> _ENTRIES PROVIDED_
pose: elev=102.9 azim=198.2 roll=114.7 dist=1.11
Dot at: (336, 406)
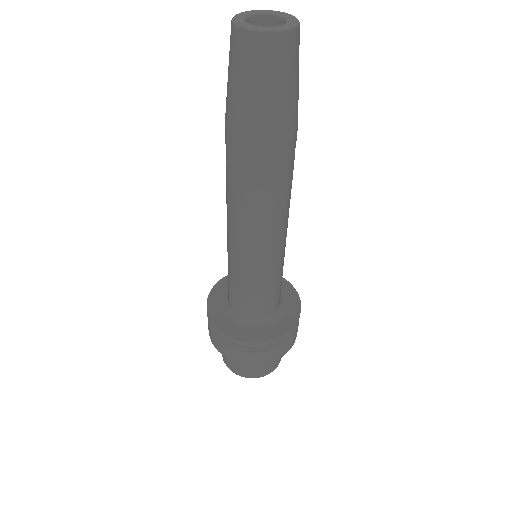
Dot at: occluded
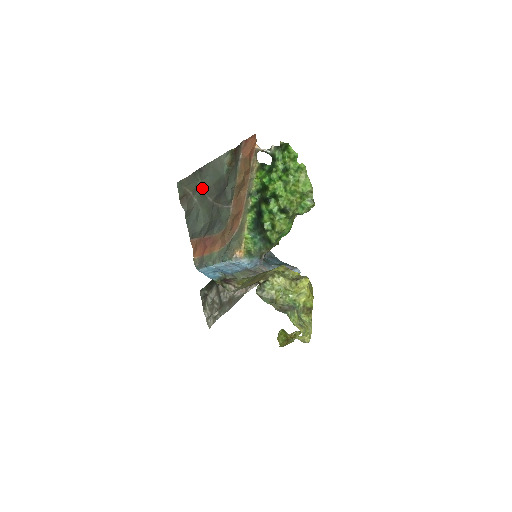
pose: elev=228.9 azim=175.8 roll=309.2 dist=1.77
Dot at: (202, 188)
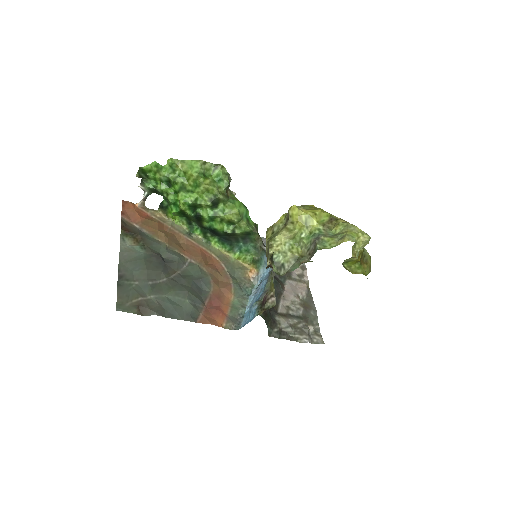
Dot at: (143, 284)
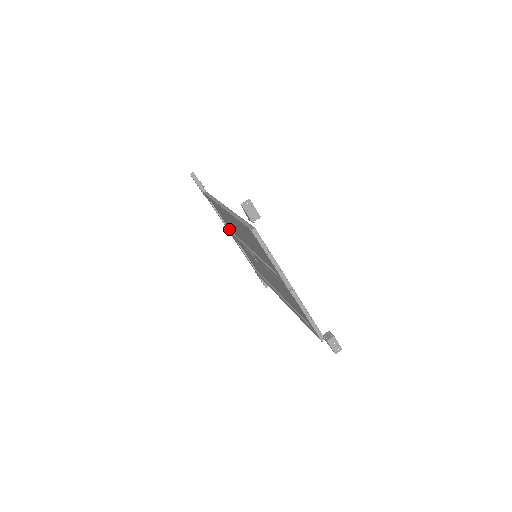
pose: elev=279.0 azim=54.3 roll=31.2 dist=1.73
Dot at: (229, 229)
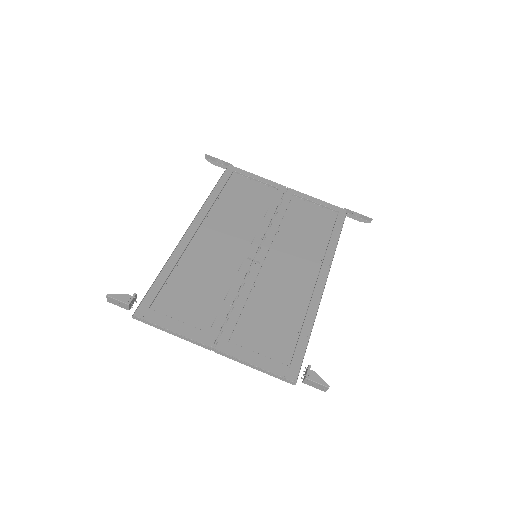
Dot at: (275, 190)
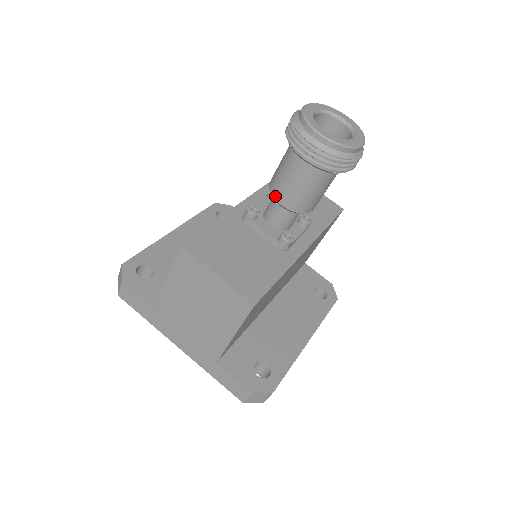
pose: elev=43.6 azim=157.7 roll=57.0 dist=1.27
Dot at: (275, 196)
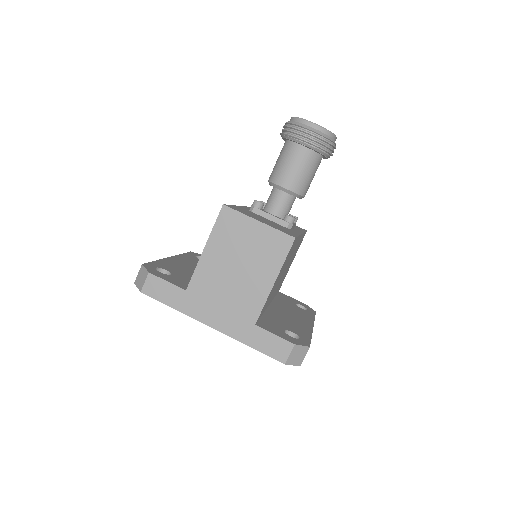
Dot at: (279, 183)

> _THE PROBLEM_
Reproduce the entire listing above word for word, omitting the pictures.

> _ANSWER BELOW_
pose: elev=102.9 azim=198.2 roll=114.7 dist=1.11
Dot at: (336, 406)
Dot at: occluded
pose: elev=228.9 azim=175.8 roll=309.2 dist=1.77
Dot at: (202, 188)
Dot at: (143, 284)
pose: elev=279.0 azim=54.3 roll=31.2 dist=1.73
Dot at: (229, 229)
Dot at: (275, 190)
pose: elev=43.6 azim=157.7 roll=57.0 dist=1.27
Dot at: (275, 196)
Dot at: (279, 183)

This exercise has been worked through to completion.